Book Review: “Change Your Questions, Change Your Life: 10 Powerful Tools for Life and Work” by Marilee G Adams

I listened to the audiobook. The author/narrator tells a good story of Ben’s turn around from being the “Answer Man” to the “Question Man” and from the “Judger” to the “Learner” mindset. As stated in the book, “Great Results begin with great questions.” It takes discipline and practice to move away from withholding the answers and becoming the “learner” by asking questions and allowing others to provide the answers. I particularly like the Q-storming instead of brainstorming. Sometimes it may seems to be playing the Double Jeopardy.

Overall, I learn to be more conscientious of which role I’m playing when and if I run into a sticky situation. The switching questions help. Ben’s story may be a bit juvenile and dramatic but it drives home the point that being the Judger affects negatively a person’s work and personal life. To be successful as a leader, asking questions is more effective.

The 10 tools are:
1. Empower your observer: Be present with yourself and others.
2. Use the Choice Map as a Guide: choose to be on the Learner path, not Judger path, use switch lane. Use the ABCC (Aware – Am I in Judger?, Breathe – Do I need to step back and look at this more objectively?, Curiosity – Do I have all the facts? What’s happening here?, and Choice – What’s my choice?) Choice process.

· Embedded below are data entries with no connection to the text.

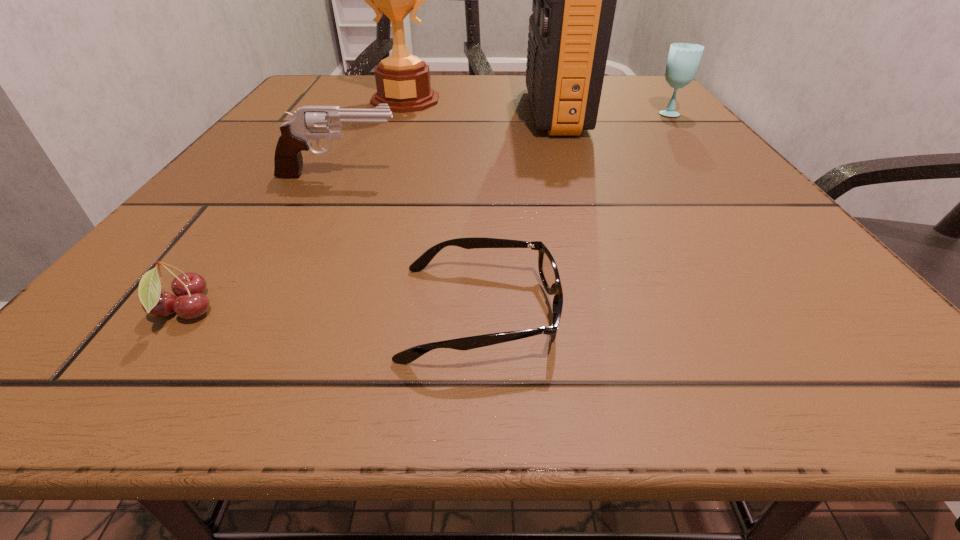
The height and width of the screenshot is (540, 960). What are the coordinates of `object that is the second nearest to the award` in the screenshot? It's located at (308, 122).

Locate an element on the screen. Image resolution: width=960 pixels, height=540 pixels. object that stands as the fifth closest to the radio receiver is located at coordinates (190, 303).

This screenshot has width=960, height=540. Identify the location of vacant position in the image that satisfies the following two spatial constraints: 1. on the front-facing side of the award; 2. at the muzzle of the gun. (378, 176).

You are a GUI agent. You are given a task and a screenshot of the screen. Output one action in this format:
    pyautogui.click(x=<x>, y=<y>)
    Task: Click on the vacant position in the image that satisfies the following two spatial constraints: 1. on the front-facing side of the rightmost object; 2. on the left side of the award
    The image size is (960, 540).
    Given the screenshot: What is the action you would take?
    pyautogui.click(x=401, y=113)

3. Put the power of questions (internal and interpersonal) to work.
4. Distinguish Learner and Judger mindsets and questions.

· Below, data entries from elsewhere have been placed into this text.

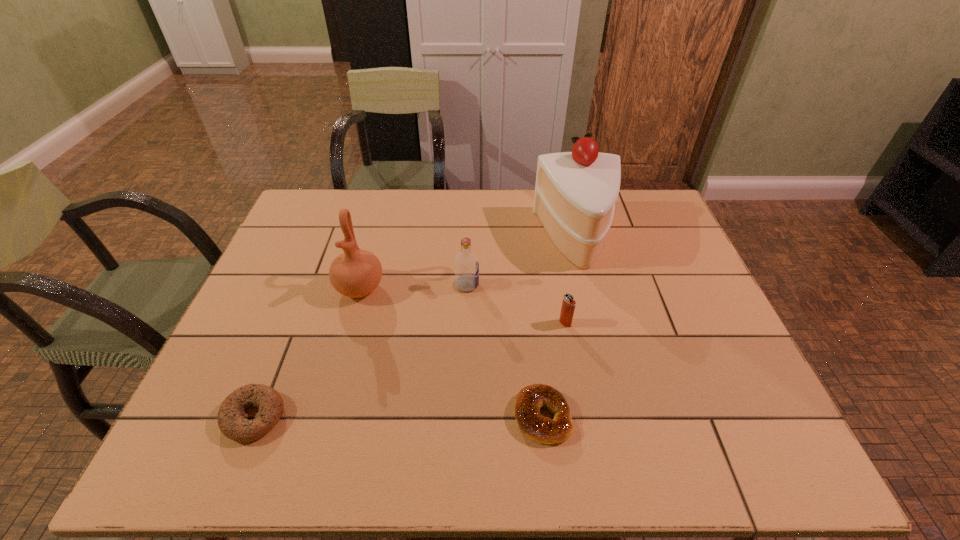
Image resolution: width=960 pixels, height=540 pixels. I want to click on the tallest object, so click(575, 192).

In order to click on the second object from left to right in this screenshot , I will do `click(356, 273)`.

I want to click on the second tallest object, so click(356, 273).

The image size is (960, 540). In order to click on the third object from left to right in this screenshot , I will do `click(466, 262)`.

Identify the location of the third tallest object. The height and width of the screenshot is (540, 960). (466, 262).

Where is `the third nearest object`? the third nearest object is located at coordinates (568, 305).

At what (x,y) coordinates should I click in order to perform the action: click on igniter. Please return your answer as a coordinate pair (x, y). Looking at the image, I should click on (568, 305).

At what (x,y) coordinates should I click in order to perform the action: click on the leftmost object. Please return your answer as a coordinate pair (x, y). This screenshot has width=960, height=540. Looking at the image, I should click on point(231,416).

You are a GUI agent. You are given a task and a screenshot of the screen. Output one action in this format:
    pyautogui.click(x=<x>, y=<y>)
    Task: Click on the right bagel
    This screenshot has height=540, width=960.
    Given the screenshot: What is the action you would take?
    pyautogui.click(x=530, y=399)

Locate an element on the screen. blank area located on the left of the cake is located at coordinates (453, 239).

5. Make friends (be aware of) with Judger.
6. Question assumptions.
7. Take advantage of switching questions. (Am I in Judger? Is this what I want to feel? Is this what I want to be doing? Where would I rather be? How can I get there? Is this working? What are the facts? How else can I think about this? What assumption am I making? What am I missing or avoiding? How can I be more objective and honest?
8. Create Learner Teams
9. Create breakthroughs with Q-storming.
10. Ask the top twelve questions for success. What do I want? What are my choices? What assumptions am I making? What am I responsible for? How else can I think about this? What is the other person thinking, feeling, and wanting? What am I missing or avoiding? What can I learn? From this person, situation, mistake, failure or success? What action steps make the most sense? What questions should I ask myself or others? How can I turn this into a win-win? What’s possible?